Brooke le interrumpió.

—Yo no soy una mujer de este país.

—Ah, pero es usted americana, y eso es todavía más importante. Uno debe considerar la influencia que ejerce. «Si el comer carne hace que se ofenda mi hermano», etc.

—¿Y yo ofendo, padre?

—No a mí —dijo—. Yo estoy por encima de las ofensas. Pero…

—¡Por favor! —Saltó Brooke, impaciente—. No es necesario que siga hablando. Me iré sola a cualquier parte. Haga el favor de decirle a Su Alteza que no le acompañaré. Estoy muy acostumbrada a viajar sola. El año pasado escalé los Andes en Sudamérica. Y siempre he deseado explorar los países fronterizos que hay entre China y la India.

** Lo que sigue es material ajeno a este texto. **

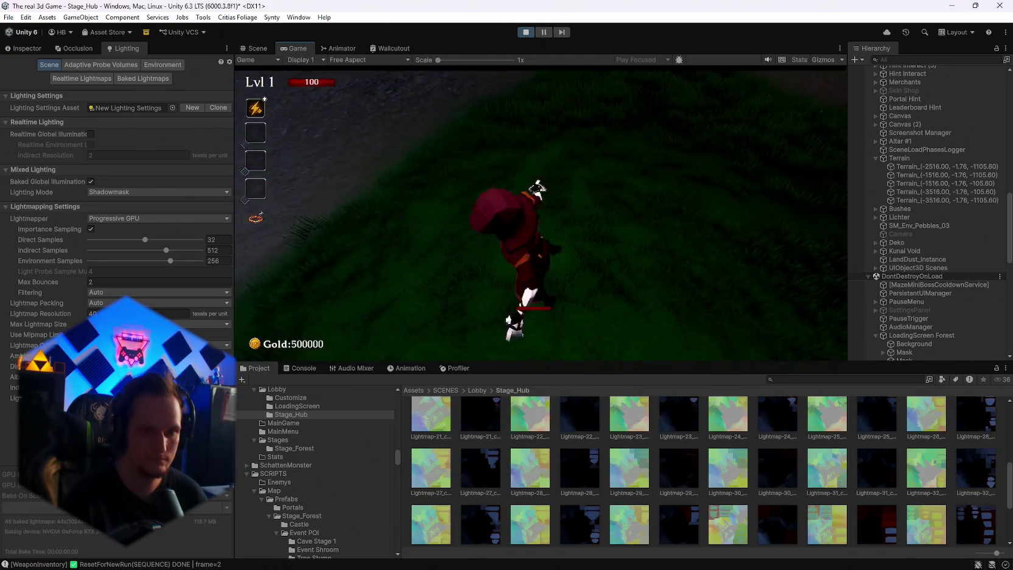
Walk into the Get a Weapon building, and open and close the weapon book
key(w)
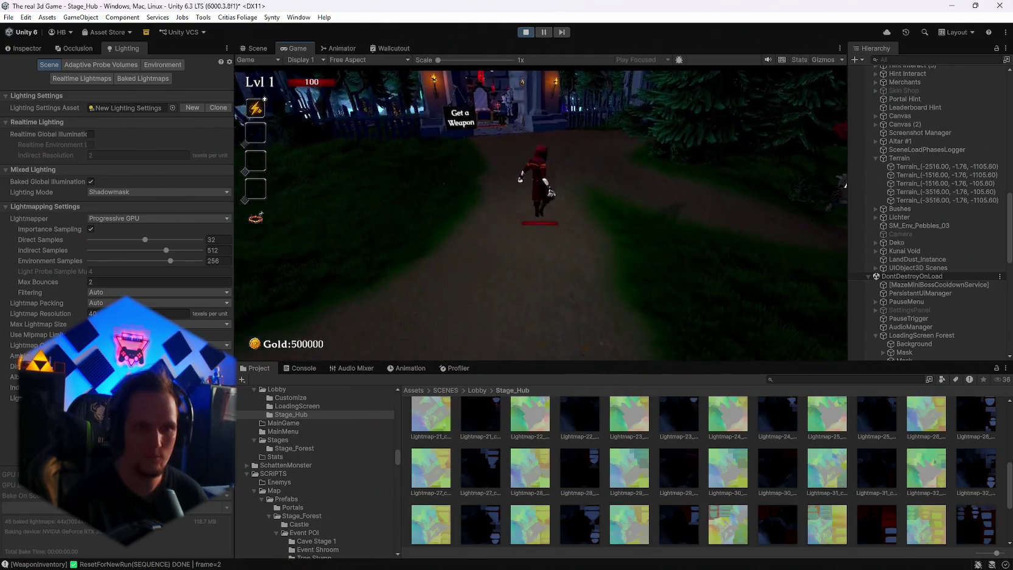
key(w)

Quizá vaya a Nepal… o quizá simplemente me vuelva a casa.

Se detuvo, se volvió hacia él y alargó su mano.

—Dígales a todos… dígales que no deseo ofenderlos.

El padre Francis Paul la miraba con el desconcierto reflejado en su rostro bondadoso y sencillo.

—Es usted una joven extraña —murmuró—, una joven muy extraña.

—Estoy segura de que lo soy —dijo ella—, completamente segura. Ya me lo habían dicho antes.

Y le dejó allí, de pie en medio de la polvorienta calle, con los chiquillos desnudos revoloteando a su alrededor. Ni siquiera volvió la cabeza para mirarle. Había estado demasiado impaciente, desde luego, pero se trataba de una vieja impaciencia hacia los dioses y los sacerdotes. Cuando su abuela yacía, lista ya para meterla en el ataúd, un pastor protestante había rezado ante su cuerpo.

—Padre que estás en los Cielos, perdona sus pecados a esta mujer. Recuerda que fueron pecados de amor y no de odio.

Brooke había interrumpido su plegaria.

—¿Es que puede haber pecados de amor? —había preguntado.

Y el pastor respondió agriamente:

—Su abuela era una mujer extraña. Aparentemente tan dócil, reservaba ciertas áreas de su vida totalmente para sí misma. Nunca se entregó completamente a Dios.

—Quiere decir que amó a los hombres —dijo Brooke abruptamente.

Él la miró frunciendo el ceño.

—Lamento que se lo dijera. Ahora la recordará en sus pecados.

—La recordaré como era —dijo Brooke—. Tenía el valor de seguir sus simpatías. Yo también lo tendré.

Y al recordarlo ahora, mientras caminaba por las polvorientas calles de la India, hubiera llorado por aquella soledad nueva, pero no lo hizo. No deseaba estar en ninguna otra parte del mundo más que en la que estaba. Esto… esto era seguir sus simpatías.